Saharastaub besteht aus gröberen und feineren Partikeln. Die Forschung weiß derzeit, dass feinerer Staub überwiegend einfallendes Sonnenlicht reflektiert und damit das Klima abkühlen kann [externer Link]. Bekannt ist auch, so ARD-Wetterexperte Raff, dass die Partikel aus dem Saharastaub als sogenannte Kondensationskeime wirken – vereinfacht gesagt, führen sie zu mehr Wolkenbildung. Kommt es über Berlin und Brandenburg während eines Saharastaub-Ereignisses also zu einer milchigen Eintrübung des Himmels, dann liegt das meist an Wolkenbildung.
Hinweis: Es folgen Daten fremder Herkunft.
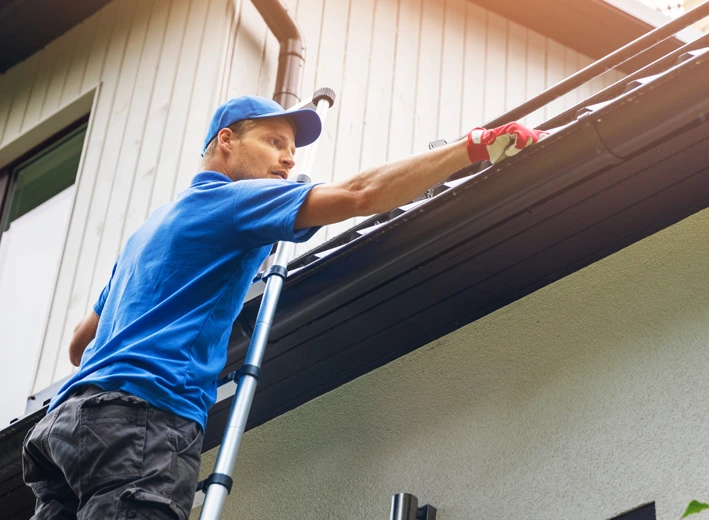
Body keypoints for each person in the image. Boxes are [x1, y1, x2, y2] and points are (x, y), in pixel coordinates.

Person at [21, 95, 546, 519]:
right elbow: (360, 193)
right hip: (141, 423)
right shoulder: (232, 202)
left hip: (67, 430)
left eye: (291, 148)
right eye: (274, 142)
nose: (289, 158)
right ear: (225, 142)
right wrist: (472, 147)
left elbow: (77, 345)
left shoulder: (146, 234)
Dass es ganz ohne Wolken zu einer Eintrübung aufgrund des Saharastaubs allein kommt, schließt der ARD-Meteorologe derzeit aus. "Dazu müsste richtig viel Staub unterwegs sein."
Gröbere Staubpartikel könnten sich wiederum mit Sonnenlicht und der Wärmrückstrahlung der Erde aufladen und neigen damit dazu, dass Klima zu erwärmen – ähnlich wie Treibhausgase. Jene Wechselwirkungen in der Atmosphäre sind aber laut aktuellem Forschungsstand sehr komplex und bedürfen weiterer Untersuchungen. Ein weiteres Thema, das die Forschung beschäftigt, ist wie der Klimawandel auch die Wüstenbildung verstärkt und welche Auswirkungen dies künftig haben könnte.
Ist Saharastaub schädlich für Pflanzen?
Saharastaub gilt als guter Dünger, Grund sind die darin enthaltenen Mineralien. Bekannt ist heute, dass der Saharastaub global wichtigen Einfluss hat auf Plankton in den Ozeanen und den sonst eher nährstoffarmen Regenwald im Amazonas. Auch Saharastaub, der in Deutschland landet, hat positiven Einfluss auf die Böden, reichert sie mit Nährstoffen an und speichert Wasser. Wer Saharastaub an Obst oder Gemüse aus dem eigenen Garten oder dem Laden zum Beispiel nach einem Regenguss findet, soll diesen einfach mit Wasser abwaschen [externer Link].